■ **AIM OF THE EXERCISE**
Nothing in the data may be omitted; output it all verbatim.

□ □ □ □ □ □ □

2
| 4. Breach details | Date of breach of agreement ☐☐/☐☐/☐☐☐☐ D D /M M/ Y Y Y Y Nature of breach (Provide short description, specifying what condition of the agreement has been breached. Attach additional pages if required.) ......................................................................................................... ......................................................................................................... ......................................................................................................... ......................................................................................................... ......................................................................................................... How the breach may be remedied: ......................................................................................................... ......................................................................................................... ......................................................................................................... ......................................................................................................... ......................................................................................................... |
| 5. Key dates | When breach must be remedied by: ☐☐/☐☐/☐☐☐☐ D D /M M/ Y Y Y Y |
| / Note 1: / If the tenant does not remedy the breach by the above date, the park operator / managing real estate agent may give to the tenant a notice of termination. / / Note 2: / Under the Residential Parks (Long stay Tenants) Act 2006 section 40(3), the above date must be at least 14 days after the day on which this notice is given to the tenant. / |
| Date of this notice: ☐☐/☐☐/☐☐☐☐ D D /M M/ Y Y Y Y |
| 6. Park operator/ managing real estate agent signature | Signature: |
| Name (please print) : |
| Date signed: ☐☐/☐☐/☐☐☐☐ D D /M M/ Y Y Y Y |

□ □ □ □ □ □ □

■ **ANSWER SECTION**
2
| 4. Breach details | Date of breach of agreement ☐☐/☐☐/☐☐☐☐ D D /M M/ Y Y Y Y Nature of breach (Provide short description, specifying what condition of the agreement has been breached. Attach additional pages if required.) ......................................................................................................... ......................................................................................................... ......................................................................................................... ......................................................................................................... ......................................................................................................... How the breach may be remedied: ......................................................................................................... ......................................................................................................... ......................................................................................................... ......................................................................................................... ......................................................................................................... |
| 5. Key dates | When breach must be remedied by: ☐☐/☐☐/☐☐☐☐ D D /M M/ Y Y Y Y |
| / Note 1: / If the tenant does not remedy the breach by the above date, the park operator / managing real estate agent may give to the tenant a notice of termination. / / Note 2: / Under the Residential Parks (Long stay Tenants) Act 2006 section 40(3), the above date must be at least 14 days after the day on which this notice is given to the tenant. / |
| Date of this notice: ☐☐/☐☐/☐☐☐☐ D D /M M/ Y Y Y Y |
| 6. Park operator/ managing real estate agent signature | Signature: |
| Name (please print) : |
| Date signed: ☐☐/☐☐/☐☐☐☐ D D /M M/ Y Y Y Y |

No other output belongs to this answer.